1. HABERLER

  2. RÖPORTAJ

  3. “Yabancı öğrenci sayısında artış var”
“Yabancı öğrenci sayısında artış var”

“Yabancı öğrenci sayısında artış var”

Final Üniversitesi Rektörü Prof. Dr. Hüseyin Yaratan, yeni bir üniversite olmalarına rağmen günden güne büyüdüklerini, bu yıl 4 bin öğrenciye eğitim vermeye hazırlandıklarını ifade etti.

A+A-

Fayka Arseven KİŞİ

Final Üniversitesi Rektörü Prof. Dr. Hüseyin Yaratan, yeni bir üniversite olmalarına rağmen günden güne büyüdüklerini, bu yıl 4 bin öğrenciye eğitim vermeye hazırlandıklarını ifade etti.

Hem Türkiye hem de Kıbrıs’ın güneyi ile rekabet ettiklerini dile getiren Prof. Dr. Yaratan, yabancı öğrencilerin ülke ekonomisi için de önemli olduğunu kaydetti.

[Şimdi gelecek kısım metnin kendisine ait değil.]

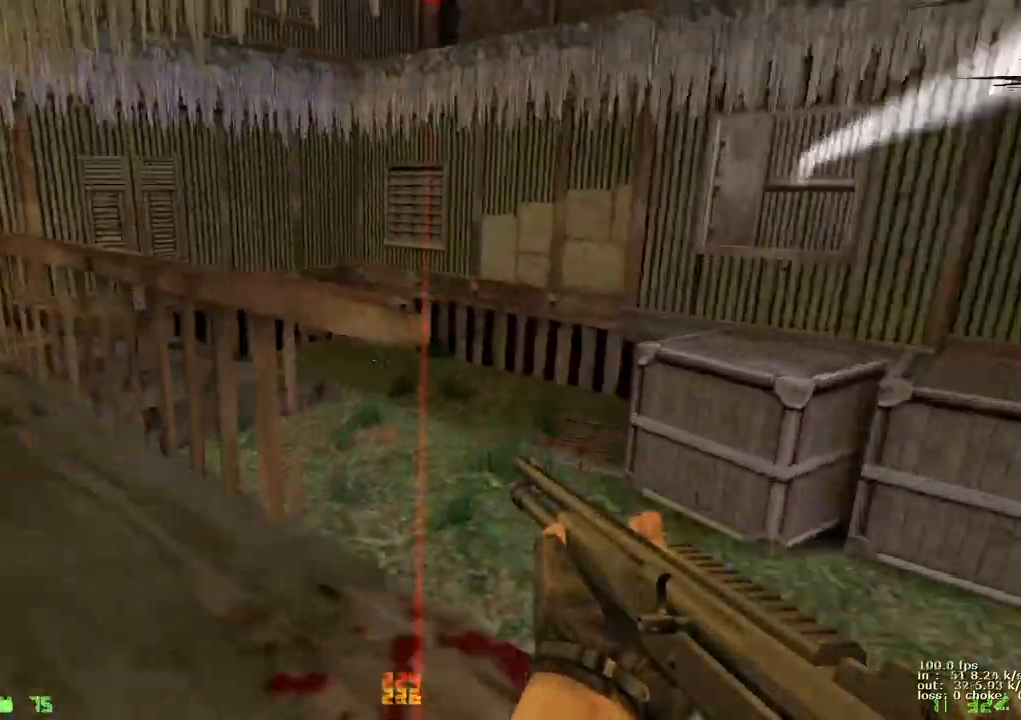
{"keys": [], "events": [[200, "a", "down"], [383, "a", "up"]]}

Prof. Dr. Yaratan, “Türkiye’den gelecek öğrenci için rekabet sadece kendi aramızda değil, Türkiye’deki vakıf üniversiteleri ile de rekabet içerisindeyiz” diyerek “O nedenle zorlanıyoruz. Ama dünya piyasası o kadar büyük ki 21 değil, 51 üniversite açılsa yine öğrenci bulunabilir” dedi.

Ülkedeki eğitim sistemindeki aksaklıklara da dikkat çeken Prof. Dr. Yaratan, “ilkokulları kolej sınavının etkisinden kurtarmalıyız” vurgusunda bulundu

Bu hafta Final Üniversitesi Rektörü Prof. Dr. Hüseyin Yaratan ile hem yüksek öğrenimi hem de ülkedeki eğitim sistemini konuştuk.

 

YENİDÜZEN: Yeni öğretim yılınız başladı. Nasıl bir dönem bekliyorsunuz?

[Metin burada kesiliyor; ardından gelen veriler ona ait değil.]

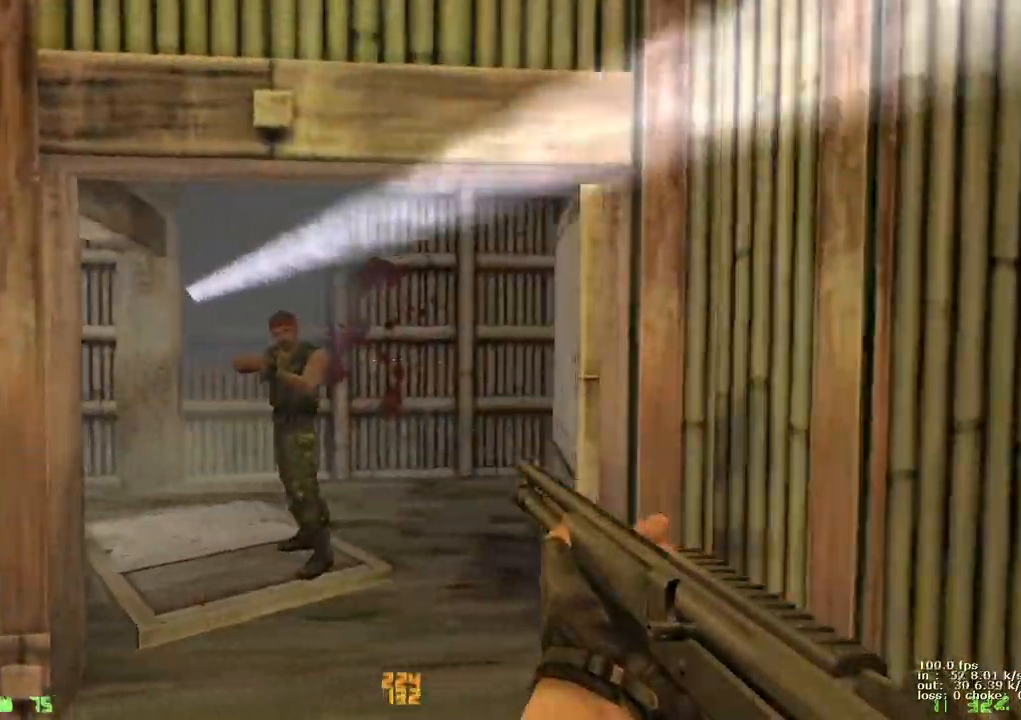
{"keys": [], "events": []}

Prof. Dr. YARATAN: Final Üniversitesi olarak öğrencilerimiz ile tekrardan yüzyüze buluştuğumuz için mutluyuz. Biz büyüyen bir üniversiteyiz. Öğrenci sayısı arttığı için de 20 derslik daha inşa ettik.

Serinli Tatil Köyü’nü yurtta çevirdik. Onun bünyesine de Turizm Okulu’nu aldık. Oraya 4 derslik yaptık.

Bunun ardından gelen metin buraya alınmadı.